Arsenic trioxide (ATO) is used in treatment of APL. One of the major side effects of this drug is liver toxicity. So, introduction of an animal model for this toxic effect could be useful to evaluate hepato-protective compounds. As different hepatotoxic doses of arsenic have been reported in the literature, in this study we decided to develop a model of liver toxicity based on the protocol of ATO therapy in APL patients.

Considering the protocol of ATO therapy in APL patients (0.14 mg/day for 21 days) and FDA-suggested formula for dose translation between humans and animals, dose 1.7 mg/kg/day was used. To achieve the best time to take ATO administered without causing mortality, ATO was administered for 10 and 21 days to the male mice. At the end of the treatment period, liver tissue samples were dissected and then homogenized in physiologic buffer. The oxidative stress parameters including catalase and superoxide dismutase activity, lipid peroxidation and antioxidant capacity of the samples were determined using standard protocols. Damage to the liver tissue was determined by histopathological studies.

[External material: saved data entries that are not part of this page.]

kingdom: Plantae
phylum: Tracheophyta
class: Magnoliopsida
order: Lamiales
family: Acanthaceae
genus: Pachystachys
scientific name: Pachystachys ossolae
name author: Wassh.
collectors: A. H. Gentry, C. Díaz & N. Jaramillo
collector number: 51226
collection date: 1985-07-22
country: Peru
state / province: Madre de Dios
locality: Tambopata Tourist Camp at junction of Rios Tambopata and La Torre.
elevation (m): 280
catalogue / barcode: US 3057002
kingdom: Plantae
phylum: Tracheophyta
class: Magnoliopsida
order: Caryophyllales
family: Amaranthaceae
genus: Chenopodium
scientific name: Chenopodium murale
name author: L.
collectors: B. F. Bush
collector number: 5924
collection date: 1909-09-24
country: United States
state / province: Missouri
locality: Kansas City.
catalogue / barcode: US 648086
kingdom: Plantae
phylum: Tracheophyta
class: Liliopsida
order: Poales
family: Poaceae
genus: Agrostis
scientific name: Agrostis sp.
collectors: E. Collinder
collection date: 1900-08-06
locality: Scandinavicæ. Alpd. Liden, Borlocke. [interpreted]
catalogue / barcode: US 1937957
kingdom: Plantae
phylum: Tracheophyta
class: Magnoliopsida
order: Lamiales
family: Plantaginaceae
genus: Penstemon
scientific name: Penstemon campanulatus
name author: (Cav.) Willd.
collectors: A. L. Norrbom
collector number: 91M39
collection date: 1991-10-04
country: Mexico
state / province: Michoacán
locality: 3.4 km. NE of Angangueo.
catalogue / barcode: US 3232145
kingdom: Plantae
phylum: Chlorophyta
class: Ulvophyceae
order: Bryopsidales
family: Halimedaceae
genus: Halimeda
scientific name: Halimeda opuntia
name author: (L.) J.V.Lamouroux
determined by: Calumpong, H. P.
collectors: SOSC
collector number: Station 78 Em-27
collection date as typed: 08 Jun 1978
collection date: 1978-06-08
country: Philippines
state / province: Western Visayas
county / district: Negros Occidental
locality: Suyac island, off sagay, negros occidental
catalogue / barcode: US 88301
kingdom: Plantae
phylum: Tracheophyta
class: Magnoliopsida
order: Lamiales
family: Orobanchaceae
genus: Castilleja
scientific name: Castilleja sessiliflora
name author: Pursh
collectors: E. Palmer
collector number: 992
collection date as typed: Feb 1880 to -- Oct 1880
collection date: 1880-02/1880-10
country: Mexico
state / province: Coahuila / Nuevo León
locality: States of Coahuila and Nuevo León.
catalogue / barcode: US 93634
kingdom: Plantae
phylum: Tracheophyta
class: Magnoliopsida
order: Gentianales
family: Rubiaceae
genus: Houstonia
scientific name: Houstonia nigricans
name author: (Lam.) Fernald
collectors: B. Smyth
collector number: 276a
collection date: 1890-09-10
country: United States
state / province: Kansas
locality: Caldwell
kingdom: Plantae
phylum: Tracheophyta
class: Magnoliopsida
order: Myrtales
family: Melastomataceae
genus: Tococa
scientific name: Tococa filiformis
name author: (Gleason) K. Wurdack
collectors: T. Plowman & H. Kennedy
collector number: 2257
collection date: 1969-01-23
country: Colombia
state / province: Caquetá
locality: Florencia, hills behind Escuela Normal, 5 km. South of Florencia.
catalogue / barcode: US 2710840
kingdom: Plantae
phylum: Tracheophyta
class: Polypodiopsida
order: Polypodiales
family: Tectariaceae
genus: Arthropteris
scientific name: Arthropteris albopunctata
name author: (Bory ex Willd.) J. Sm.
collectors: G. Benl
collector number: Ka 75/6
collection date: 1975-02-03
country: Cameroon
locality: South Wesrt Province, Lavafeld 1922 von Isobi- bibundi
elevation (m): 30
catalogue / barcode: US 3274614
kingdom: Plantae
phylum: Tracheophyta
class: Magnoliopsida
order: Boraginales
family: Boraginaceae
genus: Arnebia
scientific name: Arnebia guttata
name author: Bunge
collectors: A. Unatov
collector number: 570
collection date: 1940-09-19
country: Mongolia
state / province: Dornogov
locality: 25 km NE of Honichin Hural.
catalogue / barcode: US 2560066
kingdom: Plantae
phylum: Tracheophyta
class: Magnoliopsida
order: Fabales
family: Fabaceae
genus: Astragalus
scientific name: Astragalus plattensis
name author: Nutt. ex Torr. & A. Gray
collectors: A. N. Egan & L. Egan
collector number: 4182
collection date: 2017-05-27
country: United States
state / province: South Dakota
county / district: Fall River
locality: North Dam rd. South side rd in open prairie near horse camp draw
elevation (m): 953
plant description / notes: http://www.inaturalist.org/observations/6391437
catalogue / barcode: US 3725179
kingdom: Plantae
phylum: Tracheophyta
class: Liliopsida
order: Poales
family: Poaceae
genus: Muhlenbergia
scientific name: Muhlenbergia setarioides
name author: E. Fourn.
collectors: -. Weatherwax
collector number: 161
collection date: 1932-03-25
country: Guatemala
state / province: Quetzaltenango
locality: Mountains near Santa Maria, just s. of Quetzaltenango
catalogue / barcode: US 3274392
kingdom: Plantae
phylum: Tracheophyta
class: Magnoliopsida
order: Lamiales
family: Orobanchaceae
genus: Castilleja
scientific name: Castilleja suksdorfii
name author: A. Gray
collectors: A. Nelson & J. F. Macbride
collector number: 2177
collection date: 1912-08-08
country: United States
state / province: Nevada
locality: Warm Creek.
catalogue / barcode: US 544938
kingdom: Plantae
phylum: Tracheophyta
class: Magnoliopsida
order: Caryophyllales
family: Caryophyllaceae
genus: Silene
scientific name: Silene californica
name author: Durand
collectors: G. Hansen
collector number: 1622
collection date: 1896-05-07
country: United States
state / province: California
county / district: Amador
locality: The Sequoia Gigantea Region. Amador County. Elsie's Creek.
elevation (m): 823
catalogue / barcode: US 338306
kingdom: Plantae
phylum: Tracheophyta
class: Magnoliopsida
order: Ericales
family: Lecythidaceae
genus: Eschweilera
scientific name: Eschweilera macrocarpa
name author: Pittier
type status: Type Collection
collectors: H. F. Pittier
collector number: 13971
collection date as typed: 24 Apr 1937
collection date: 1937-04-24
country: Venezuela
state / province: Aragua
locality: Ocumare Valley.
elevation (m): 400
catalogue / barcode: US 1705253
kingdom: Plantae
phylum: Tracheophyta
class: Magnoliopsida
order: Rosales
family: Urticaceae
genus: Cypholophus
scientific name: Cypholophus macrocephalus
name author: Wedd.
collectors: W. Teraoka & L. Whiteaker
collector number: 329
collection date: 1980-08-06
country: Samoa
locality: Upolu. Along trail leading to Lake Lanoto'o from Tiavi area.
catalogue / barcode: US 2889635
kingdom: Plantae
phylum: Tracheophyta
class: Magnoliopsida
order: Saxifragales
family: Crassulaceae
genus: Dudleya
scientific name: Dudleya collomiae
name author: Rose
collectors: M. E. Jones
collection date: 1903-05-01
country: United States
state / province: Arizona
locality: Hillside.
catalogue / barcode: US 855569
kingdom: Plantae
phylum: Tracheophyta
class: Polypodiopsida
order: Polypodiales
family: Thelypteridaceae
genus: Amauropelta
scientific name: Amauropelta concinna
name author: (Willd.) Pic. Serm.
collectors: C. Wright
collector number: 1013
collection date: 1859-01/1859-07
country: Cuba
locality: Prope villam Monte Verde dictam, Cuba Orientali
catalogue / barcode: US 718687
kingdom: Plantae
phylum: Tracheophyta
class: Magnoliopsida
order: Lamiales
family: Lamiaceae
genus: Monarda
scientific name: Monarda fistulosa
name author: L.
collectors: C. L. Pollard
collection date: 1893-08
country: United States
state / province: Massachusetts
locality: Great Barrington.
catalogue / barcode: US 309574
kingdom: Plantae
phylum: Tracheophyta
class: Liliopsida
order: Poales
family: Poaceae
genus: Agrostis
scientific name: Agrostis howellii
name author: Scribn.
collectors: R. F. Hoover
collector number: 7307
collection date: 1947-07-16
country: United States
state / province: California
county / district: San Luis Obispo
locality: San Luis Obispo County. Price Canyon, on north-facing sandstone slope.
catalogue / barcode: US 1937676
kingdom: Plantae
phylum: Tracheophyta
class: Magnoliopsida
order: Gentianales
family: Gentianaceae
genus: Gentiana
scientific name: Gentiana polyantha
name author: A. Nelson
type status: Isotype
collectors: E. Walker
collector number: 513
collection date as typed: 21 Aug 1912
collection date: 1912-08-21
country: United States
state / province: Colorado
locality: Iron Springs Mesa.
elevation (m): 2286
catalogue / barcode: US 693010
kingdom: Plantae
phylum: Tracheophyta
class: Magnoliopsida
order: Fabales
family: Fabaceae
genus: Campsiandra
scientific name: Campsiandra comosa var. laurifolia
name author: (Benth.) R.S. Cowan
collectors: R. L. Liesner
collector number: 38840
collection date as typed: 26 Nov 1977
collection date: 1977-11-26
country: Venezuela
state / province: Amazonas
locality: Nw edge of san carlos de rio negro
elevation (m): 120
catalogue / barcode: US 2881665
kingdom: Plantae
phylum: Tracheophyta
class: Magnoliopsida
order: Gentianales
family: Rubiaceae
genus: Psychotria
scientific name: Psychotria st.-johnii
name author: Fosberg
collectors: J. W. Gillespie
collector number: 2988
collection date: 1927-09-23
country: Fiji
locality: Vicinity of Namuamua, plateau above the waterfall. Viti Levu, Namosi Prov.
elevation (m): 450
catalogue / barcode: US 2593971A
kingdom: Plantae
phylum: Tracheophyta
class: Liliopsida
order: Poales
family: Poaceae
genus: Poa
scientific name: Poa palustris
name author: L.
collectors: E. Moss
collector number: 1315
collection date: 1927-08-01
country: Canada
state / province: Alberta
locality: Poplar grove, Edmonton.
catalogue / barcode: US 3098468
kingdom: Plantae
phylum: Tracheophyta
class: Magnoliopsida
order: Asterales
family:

Histopathological examinations indicated severe damage to the liver in the 21-day treated period. The damage was accompanied with significant increase in the lipid peroxidation (p < 0.05), catalase activity (p < 0.05), and superoxide dismutase activity (p < 0.01) in the ATO treated mice for 21days.

Treatment of mice with ATO 1.7 mg/kg for 21 days could resemble ATO-induced hepatotoxicty in human.